U-Va.’s financial aid program, AccessUVa, began almost 10 years ago with the aim of increasing socioeconomic diversity at the state’s flagship campus. It was intended to help cover the cost of college for undergraduates from families making less than twice the federal poverty line. Today, the program reaches more than one-third of students and costs more than $40 million per year, a substantial percentage of which is provided by tuition paid by other students.
University President Teresa A. Sullivan announced the change in an e-mail to staff and students. To make up for the trimmed grant money, federal need-based loans will be made available to low-income students with a cap of $28,000 over a four-year period. The projected loan amount for an in-state student is $14,000 for four years. Anticipating concerns about rising debt burdens, Ms. Sullivan cited U-Va. graduates’ relatively low levels of debt — about $11,700 for 2012 graduates compared to the national average of almost $27,000. At the same time, only 27 percent of in-state students graduated with any need-based loan debt in 2011-12.
But Ms. Sullivan’s e-mail obscured what is really happening. She described eliminating grant money as “moderat[ing] costs” and never explicitly stated the $6 million saved would come from reduced grants. Logic suggests the U-Va. Board of Visitors and university administrators gave unappealing balance sheets a hard look and saw increasing student debt, softened by the federally subsidized nature of the new loans the university will offer, as the only place to turn.

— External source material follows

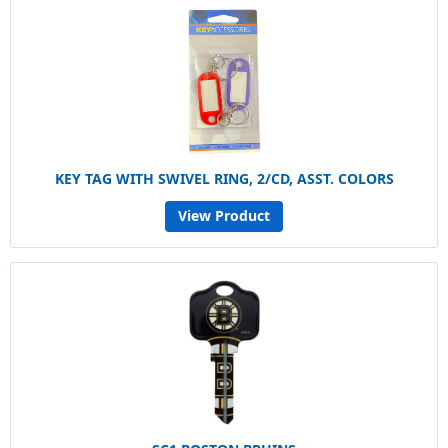
KEY TAG WITH SWIVEL RING, 2/CD, ASST. COLORS
View Product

Universities nationwide find reducing costs on their to-do list. U-Va., like its peers, must experiment to cut costs without unduly burdening students or harming the quality of the education it offers them. But if the school prioritizes providing need-based financial aid, its latest decision was not centered on that mission. In the one year it will save a mere $6 million on grant money, U-Va. could have aggressively pursued non-academic building and maintenance cost-saving measures, as well as donations to enlarge AccessUVa’s endowment. It also could have reduced the financial aid offered to middle-income out-of-state students.
For Virginia students and their parents, in-state tuition constitutes an automatic subsidy, regardless of need. Limiting or scaling that subsidy for students from wealthy families would be preferable to replacing grants with loans for low-income Virginia residents.